November 27th, 2012 by

This month, as columnists and pundits alike reflect on the meaning of the recent election and environmentalists consider what legislative initiatives are on the table, it seems a good opportunity to examine the choices and policies that should be considered when addressing America’s environmental and energy options. In other words, the trade-offs. Already, in the three weeks since President Obama referenced climate change in his early morning acceptance speech in Chicago, the political world has discussed the potential of a carbon tax, the possibility of comprehensive climate change legislation and the likelihood of coalitions to offer piecemeal solutions.

Section of the Trans-Alaska Oil Pipeline

Section of the Trans-Alaska Oil Pipeline. Credit: rickz/Flickr

But even beyond these topics, one of the key phrases that we’ve heard bandied about is the potentially rewarding but ever-elusive “energy independence” — independence from foreign oil. Ideas about how this independence should be achieved vary with each group, industry or interested party. All sectors of energy production are impacted, as are multitudinous environments from the ocean floor to our forests to our mountaintops. The differing factor between each view is the value that is placed on each source of energy. Emphasis on one source of energy over another is one side of the trade-off. The result of that emphasis is another.

More traditional sources of energy possess well examined trade-offs. For example, coal involves mining the earth and burning the fuel, resulting in emissions, while nuclear involves the use of a radioactive substance that can, as Fukushima and Three Mile Island have shown, have disastrous results if anything goes wrong. But coal is also very inexpensive to use, which is why it has served as this country’s main energy source for hundreds of years, and nuclear power releases no greenhouse gases, making it newly attractive for electric power generation.

Solar panels at Bear River Migratory Bird Refuge

Solar panels at Bear River Migratory Bird Refuge. Credit: Jason St. Sauver / USFWS

Today, as investment in and exposure of renewables increases, a fuller appreciation of the trade-offs involved with them is possible. What does it mean when the placement of solar panels in the sun-drenched Southwest intrudes on the habitat of the threatened Desert Tortoise? What about wind-developments and their impact on birds and bats? For both solar and wind, acres upon acres of land are required for production of energy at commercially useful levels. What does it mean to trade undeveloped land for solar panel siting? Or the viewscape of a mountain ridge for a wind farm? Yet solar and wind are by far the cleanest forms of energy and, unlike fossil fuels, they can last an infinite amount of time. With no emissions, is a commitment of land in the present worth unlimited clean energy for the future?

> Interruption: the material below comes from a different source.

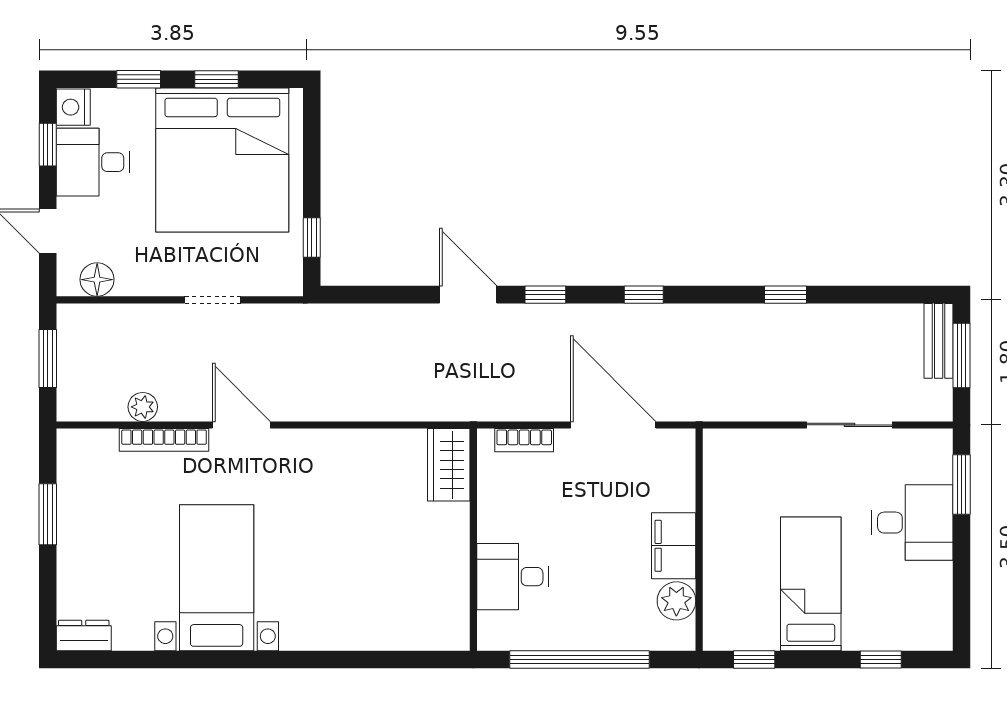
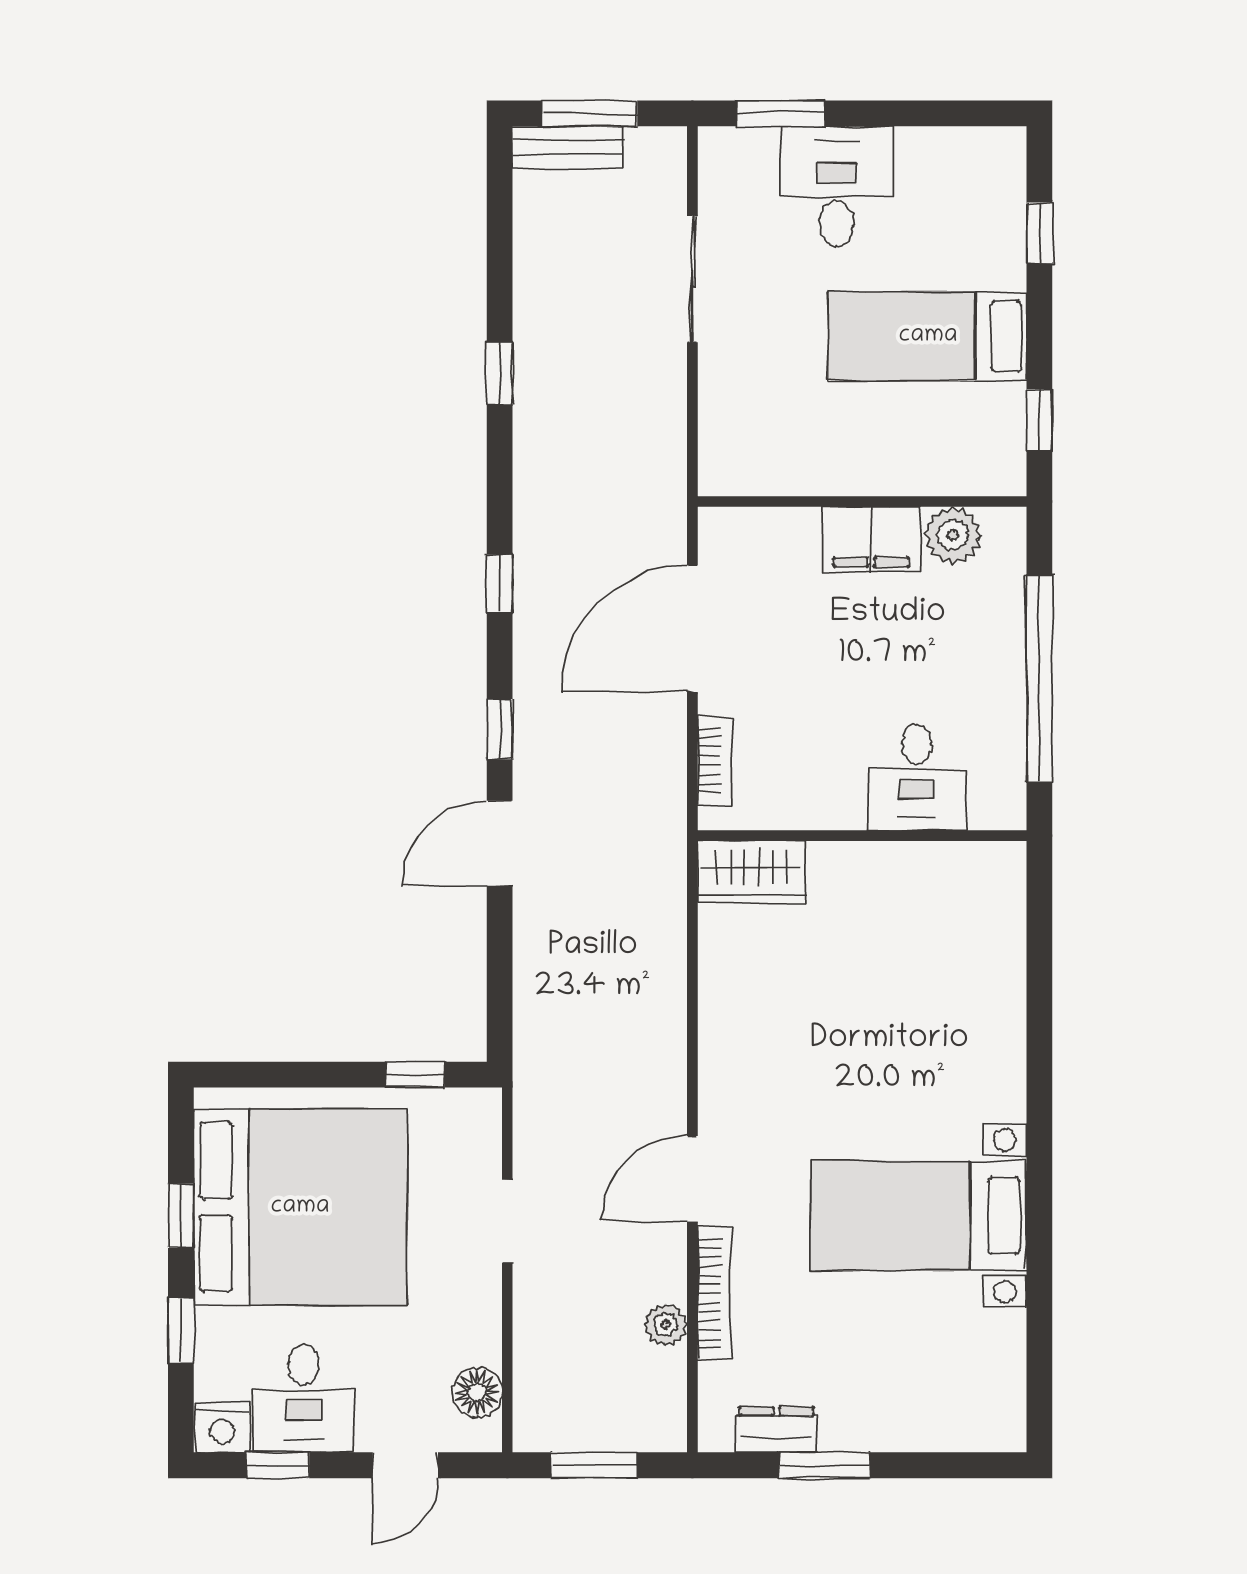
dresser: (84, 635) -> (776, 1430), moved, turned 90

The choices we must make in terms of energy policy all involve these trade-offs. But what path should we take? Are tax subsidies for ethanol still an appropriate expenditure? What about drilling in our national forests? All of these questions, plus a thousand more, should be asked in any serious discussion regarding our next steps in terms of energy and the environment.

The upcoming decisions that must be made to secure both our energy future and protect our environmental resources are not going to be easy. Trade-offs must be weighed, and short term gains may need to be bypassed for long term goals. While “all of the above” may turn out to be the solution to energy independence, it is critical that the trade-offs — what we give up compared to what we gain — are something we can all live with, in the end.